Study suggests breast cancer different in blacks

17 years, 6 months ago

8198  0
Posted on Oct 23, 2006, 3 p.m. By Bill Freeman

Breast cancer may be different in many black American women than those of other races -- more aggressive and of a harder-to-treat type, researchers said on Monday. The study of more than 2,000 women seems to contradict theories that black women are more likely to die of breast cancer because they get poorer care or show up for treatment later.

Breast cancer may be different in many black American women than those of other races -- more aggressive and of a harder-to-treat type, researchers said on Monday.

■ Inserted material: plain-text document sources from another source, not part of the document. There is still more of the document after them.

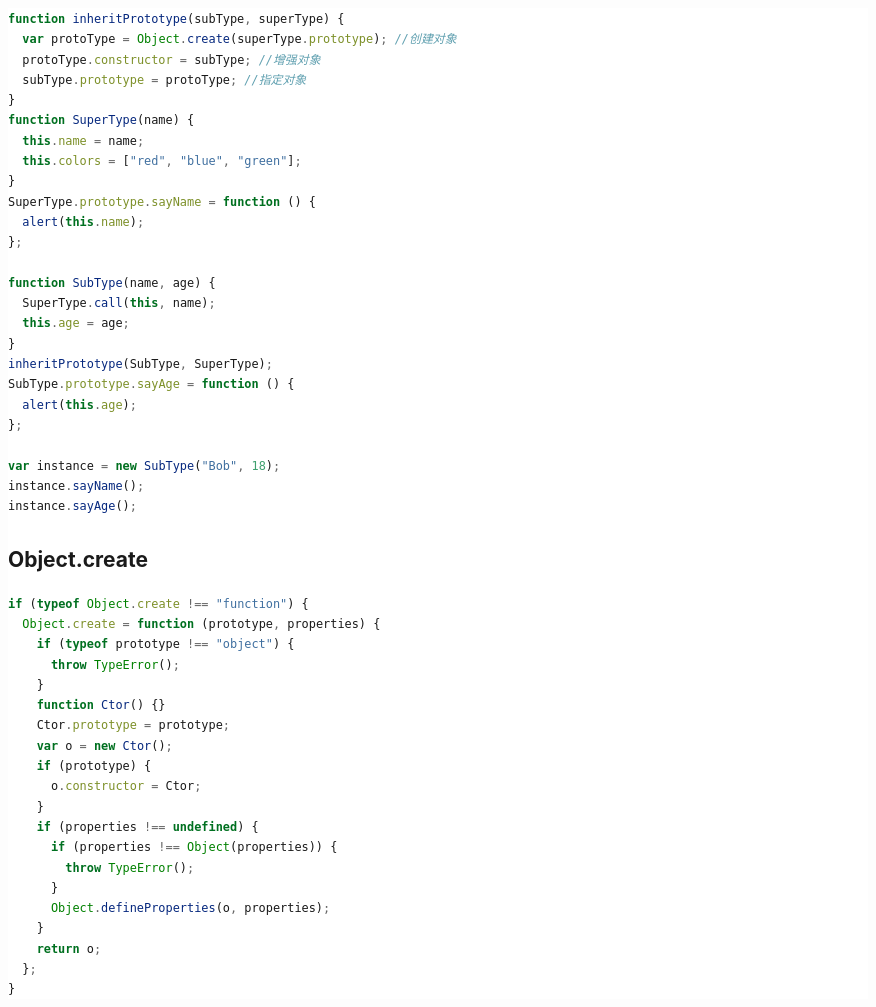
 ```js
function inheritPrototype(subType, superType) {
  var protoType = Object.create(superType.prototype); //创建对象
  protoType.constructor = subType; //增强对象
  subType.prototype = protoType; //指定对象
}
function SuperType(name) {
  this.name = name;
  this.colors = ["red", "blue", "green"];
}
SuperType.prototype.sayName = function () {
  alert(this.name);
};

function SubType(name, age) {
  SuperType.call(this, name);
  this.age = age;
}
inheritPrototype(SubType, SuperType);
SubType.prototype.sayAge = function () {
  alert(this.age);
};

var instance = new SubType("Bob", 18);
instance.sayName();
instance.sayAge();
```

## Object.create

```js
if (typeof Object.create !== "function") {
  Object.create = function (prototype, properties) {
    if (typeof prototype !== "object") {
      throw TypeError();
    }
    function Ctor() {}
    Ctor.prototype = prototype;
    var o = new Ctor();
    if (prototype) {
      o.constructor = Ctor;
    }
    if (properties !== undefined) {
      if (properties !== Object(properties)) {
        throw TypeError();
      }
      Object.defineProperties(o, properties);
    }
    return o;
  };
}
```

The study of more than 2,000 women seems to contradict theories that black women are more likely to die of breast cancer because they get poorer care or show up for treatment later.

Dr. Wendy Woodward of the University of Texas M. D. Anderson Cancer Center in Houston and colleagues compared the records of black, Hispanic and white breast cancer patients.

They found the black women had overall more aggressive tumors and were more likely to die than the Hispanic and white women.

Especially hard to treat are estrogen-receptor negative, or ER-negative, tumors, which are not fed by the hormone estrogen. These tumors are not affected by the most successful breast cancer drugs such as tamoxifen and the aromatase inhibitors, although some can be battled with the targeted cancer drug Herceptin.

"African-American women more frequently had ER-negative disease and high-grade tumors and ... African-American race was associated with a poorer survival rate," the researchers wrote in the journal Cancer.

Breast cancer is the second most common cause of cancer death in U.S. women after lung cancer, and the No. 1 killer of women aged 45 to 55. Each year, 211,000 American women are diagnosed with breast cancer, and 40,000 die from it, according to the American Cancer Society, which publishes Cancer.